*** DATA TO USE Section Begins ***

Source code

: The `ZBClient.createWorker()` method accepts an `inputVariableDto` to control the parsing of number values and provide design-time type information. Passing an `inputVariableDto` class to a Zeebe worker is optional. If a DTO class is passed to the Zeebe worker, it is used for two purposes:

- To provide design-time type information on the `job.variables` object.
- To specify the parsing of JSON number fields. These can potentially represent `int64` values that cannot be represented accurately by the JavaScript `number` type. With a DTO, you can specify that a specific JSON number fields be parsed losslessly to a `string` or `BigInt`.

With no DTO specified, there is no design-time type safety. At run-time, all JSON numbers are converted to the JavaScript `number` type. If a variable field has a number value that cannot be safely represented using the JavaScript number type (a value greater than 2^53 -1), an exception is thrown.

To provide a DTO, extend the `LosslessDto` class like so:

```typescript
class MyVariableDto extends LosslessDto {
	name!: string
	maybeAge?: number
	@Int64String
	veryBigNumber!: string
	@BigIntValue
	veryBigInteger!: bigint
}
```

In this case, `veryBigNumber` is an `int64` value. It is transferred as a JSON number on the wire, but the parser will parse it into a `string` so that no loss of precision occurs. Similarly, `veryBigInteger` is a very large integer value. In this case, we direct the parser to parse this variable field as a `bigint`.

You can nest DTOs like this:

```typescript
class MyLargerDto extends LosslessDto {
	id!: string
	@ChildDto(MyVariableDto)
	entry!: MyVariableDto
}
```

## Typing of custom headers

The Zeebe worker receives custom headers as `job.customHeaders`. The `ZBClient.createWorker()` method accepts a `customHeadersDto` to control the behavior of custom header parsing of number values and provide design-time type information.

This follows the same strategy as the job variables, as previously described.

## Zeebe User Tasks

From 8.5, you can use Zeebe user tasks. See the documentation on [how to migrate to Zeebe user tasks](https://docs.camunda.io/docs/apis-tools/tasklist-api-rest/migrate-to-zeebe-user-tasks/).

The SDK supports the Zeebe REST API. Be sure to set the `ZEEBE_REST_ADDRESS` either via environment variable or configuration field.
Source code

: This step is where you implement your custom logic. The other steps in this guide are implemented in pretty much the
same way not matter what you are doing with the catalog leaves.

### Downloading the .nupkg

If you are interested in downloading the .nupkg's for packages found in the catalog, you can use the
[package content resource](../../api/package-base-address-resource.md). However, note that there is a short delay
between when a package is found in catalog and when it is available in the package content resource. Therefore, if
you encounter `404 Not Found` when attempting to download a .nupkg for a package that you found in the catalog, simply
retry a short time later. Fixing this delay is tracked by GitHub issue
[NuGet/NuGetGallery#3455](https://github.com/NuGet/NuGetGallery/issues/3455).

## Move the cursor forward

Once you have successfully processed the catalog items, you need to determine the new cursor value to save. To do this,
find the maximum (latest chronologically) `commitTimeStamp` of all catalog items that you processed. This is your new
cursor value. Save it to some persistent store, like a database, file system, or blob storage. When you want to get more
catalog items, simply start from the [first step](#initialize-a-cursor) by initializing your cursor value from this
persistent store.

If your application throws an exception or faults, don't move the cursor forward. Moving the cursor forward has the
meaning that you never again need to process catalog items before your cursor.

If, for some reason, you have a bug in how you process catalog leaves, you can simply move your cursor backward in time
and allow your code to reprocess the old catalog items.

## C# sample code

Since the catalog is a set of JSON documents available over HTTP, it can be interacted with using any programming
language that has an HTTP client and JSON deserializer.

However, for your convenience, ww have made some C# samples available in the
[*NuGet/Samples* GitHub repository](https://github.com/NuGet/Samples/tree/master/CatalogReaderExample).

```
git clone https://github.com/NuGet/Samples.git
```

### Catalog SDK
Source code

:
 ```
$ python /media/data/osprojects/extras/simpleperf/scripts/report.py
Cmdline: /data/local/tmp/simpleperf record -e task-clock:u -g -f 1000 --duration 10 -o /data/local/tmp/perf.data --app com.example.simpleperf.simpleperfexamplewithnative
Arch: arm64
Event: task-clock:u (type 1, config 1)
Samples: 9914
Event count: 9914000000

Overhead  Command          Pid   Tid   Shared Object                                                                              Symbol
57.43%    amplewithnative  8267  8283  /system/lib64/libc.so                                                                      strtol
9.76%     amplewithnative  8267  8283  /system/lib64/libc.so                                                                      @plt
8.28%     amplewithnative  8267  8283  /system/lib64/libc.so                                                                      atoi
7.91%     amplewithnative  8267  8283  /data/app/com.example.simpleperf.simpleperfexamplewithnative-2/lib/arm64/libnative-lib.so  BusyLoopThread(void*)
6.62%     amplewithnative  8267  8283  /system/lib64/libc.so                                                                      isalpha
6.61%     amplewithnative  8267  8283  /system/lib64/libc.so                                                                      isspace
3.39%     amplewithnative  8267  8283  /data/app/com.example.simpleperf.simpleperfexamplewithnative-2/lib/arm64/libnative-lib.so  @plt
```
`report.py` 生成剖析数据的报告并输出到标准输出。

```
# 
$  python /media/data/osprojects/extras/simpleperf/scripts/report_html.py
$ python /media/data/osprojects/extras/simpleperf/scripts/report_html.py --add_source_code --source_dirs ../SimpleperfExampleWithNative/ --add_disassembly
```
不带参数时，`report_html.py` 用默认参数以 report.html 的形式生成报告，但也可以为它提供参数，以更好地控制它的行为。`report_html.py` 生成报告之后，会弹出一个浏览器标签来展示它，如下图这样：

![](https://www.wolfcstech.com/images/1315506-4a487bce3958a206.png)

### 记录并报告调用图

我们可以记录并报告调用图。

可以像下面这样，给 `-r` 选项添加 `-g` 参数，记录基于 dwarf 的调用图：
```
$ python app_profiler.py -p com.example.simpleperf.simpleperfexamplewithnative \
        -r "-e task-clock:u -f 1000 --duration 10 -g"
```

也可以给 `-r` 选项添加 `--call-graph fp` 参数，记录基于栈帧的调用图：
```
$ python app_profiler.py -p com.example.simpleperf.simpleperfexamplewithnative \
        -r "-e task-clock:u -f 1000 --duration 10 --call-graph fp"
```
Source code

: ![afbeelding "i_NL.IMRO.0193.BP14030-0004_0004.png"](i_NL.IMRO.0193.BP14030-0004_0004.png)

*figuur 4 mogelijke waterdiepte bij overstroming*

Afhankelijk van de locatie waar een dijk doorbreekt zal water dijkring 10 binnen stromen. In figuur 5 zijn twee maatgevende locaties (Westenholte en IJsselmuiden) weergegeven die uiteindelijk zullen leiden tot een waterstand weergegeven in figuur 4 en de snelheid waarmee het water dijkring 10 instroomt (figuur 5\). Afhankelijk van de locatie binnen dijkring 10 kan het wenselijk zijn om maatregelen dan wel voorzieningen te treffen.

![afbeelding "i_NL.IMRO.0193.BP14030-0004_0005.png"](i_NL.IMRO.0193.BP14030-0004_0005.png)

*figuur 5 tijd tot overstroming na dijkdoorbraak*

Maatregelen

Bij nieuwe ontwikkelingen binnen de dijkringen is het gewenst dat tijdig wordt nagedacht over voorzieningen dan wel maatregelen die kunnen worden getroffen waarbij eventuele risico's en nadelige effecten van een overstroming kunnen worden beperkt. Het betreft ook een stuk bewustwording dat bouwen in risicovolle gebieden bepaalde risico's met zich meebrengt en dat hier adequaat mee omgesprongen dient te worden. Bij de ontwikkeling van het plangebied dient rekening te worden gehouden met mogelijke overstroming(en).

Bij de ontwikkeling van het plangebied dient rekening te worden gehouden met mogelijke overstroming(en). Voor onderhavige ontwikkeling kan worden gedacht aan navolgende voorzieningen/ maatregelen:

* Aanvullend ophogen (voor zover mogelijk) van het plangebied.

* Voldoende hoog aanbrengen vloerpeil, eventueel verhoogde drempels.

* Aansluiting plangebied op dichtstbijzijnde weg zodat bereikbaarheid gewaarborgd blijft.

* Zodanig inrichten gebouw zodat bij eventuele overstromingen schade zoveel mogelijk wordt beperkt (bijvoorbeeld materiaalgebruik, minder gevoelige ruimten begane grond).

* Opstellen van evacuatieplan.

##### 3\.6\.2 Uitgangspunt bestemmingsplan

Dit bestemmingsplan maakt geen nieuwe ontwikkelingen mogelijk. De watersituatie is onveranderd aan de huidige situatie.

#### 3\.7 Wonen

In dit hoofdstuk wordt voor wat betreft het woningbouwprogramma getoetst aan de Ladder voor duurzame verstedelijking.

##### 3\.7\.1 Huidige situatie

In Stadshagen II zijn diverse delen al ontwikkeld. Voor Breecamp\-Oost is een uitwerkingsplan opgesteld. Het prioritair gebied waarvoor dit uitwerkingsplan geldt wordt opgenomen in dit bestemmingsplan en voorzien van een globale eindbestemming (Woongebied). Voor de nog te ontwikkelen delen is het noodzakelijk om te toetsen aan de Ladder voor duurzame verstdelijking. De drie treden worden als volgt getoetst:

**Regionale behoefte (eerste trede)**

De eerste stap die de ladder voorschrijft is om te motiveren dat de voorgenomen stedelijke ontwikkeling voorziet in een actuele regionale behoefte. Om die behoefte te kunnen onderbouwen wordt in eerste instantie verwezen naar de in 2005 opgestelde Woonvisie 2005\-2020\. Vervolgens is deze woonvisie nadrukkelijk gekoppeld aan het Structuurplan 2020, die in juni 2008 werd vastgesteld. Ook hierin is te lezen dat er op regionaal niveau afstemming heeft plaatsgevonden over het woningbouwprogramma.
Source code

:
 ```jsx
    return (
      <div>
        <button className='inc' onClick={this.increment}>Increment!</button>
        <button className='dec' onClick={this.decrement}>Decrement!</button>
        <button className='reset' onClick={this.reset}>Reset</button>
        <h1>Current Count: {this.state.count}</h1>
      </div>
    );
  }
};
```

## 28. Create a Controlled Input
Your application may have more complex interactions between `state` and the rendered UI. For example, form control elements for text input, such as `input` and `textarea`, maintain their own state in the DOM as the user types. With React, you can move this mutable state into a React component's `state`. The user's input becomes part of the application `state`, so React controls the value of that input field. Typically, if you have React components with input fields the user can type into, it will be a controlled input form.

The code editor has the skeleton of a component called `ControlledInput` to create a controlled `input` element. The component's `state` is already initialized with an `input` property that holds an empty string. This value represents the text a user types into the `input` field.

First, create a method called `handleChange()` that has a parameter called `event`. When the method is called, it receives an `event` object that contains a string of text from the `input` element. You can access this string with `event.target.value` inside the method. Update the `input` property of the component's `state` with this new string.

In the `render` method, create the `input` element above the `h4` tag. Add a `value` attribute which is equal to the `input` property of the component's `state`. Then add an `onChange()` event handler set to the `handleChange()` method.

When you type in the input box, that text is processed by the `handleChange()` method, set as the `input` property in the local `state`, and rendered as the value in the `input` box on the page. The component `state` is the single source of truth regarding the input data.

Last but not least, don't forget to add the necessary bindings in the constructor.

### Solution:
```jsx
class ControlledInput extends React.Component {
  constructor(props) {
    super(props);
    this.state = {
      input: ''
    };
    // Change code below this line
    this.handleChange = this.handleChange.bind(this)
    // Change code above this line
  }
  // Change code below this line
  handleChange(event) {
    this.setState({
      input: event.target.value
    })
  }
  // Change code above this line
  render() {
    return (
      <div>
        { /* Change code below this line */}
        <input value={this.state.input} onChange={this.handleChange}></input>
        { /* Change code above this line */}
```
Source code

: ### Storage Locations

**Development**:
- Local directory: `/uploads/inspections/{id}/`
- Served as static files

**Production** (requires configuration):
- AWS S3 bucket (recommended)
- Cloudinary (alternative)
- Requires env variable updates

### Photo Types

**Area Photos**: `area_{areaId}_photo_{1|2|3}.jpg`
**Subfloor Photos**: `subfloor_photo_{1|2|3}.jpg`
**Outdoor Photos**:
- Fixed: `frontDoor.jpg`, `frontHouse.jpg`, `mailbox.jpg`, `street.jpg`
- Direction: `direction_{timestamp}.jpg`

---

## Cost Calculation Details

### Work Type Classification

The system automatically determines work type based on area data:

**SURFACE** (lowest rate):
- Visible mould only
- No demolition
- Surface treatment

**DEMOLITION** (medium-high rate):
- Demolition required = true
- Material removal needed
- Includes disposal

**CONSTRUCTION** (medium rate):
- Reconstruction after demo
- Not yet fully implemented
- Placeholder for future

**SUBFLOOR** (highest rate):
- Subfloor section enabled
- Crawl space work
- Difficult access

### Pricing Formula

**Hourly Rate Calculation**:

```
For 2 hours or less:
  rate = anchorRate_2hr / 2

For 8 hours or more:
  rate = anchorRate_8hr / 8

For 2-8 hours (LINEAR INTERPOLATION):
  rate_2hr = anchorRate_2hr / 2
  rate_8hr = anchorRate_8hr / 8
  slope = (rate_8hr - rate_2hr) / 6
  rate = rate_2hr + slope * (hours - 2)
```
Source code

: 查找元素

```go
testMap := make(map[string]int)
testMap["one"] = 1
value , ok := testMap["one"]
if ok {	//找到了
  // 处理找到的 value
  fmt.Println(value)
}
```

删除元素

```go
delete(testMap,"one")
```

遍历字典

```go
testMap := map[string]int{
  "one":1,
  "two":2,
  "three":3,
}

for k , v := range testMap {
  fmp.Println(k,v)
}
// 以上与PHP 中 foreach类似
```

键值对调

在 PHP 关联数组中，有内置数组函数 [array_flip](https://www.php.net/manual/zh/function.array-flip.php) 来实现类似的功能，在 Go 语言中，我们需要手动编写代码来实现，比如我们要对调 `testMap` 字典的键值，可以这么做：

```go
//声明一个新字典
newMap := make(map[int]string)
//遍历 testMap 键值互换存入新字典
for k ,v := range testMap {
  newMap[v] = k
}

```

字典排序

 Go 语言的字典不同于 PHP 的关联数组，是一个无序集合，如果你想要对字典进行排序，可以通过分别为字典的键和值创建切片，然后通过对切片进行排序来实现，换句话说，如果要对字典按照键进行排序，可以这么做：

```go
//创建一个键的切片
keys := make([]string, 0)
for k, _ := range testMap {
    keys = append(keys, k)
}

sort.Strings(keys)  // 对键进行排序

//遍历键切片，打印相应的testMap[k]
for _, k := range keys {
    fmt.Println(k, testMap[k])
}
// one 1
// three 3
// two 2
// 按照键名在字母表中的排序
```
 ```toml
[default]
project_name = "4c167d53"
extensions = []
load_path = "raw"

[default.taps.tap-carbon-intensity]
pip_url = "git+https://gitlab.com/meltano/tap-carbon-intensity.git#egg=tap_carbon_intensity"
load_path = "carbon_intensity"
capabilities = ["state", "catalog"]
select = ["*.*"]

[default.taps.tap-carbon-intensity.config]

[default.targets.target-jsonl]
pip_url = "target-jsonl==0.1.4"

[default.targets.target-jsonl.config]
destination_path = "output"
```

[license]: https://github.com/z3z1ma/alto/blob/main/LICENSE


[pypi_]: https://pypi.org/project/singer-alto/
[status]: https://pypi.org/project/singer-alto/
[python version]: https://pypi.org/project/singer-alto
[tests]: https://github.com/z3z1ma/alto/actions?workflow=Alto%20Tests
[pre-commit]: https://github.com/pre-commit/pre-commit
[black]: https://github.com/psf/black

*** DATA TO USE Section Ends ***

● **DESCRIPTION OF THE TASK**: Exactly how many lines in the listing above contain the word "receives"? Only the number should be given.

● **EXERCISE ANSWER**: 2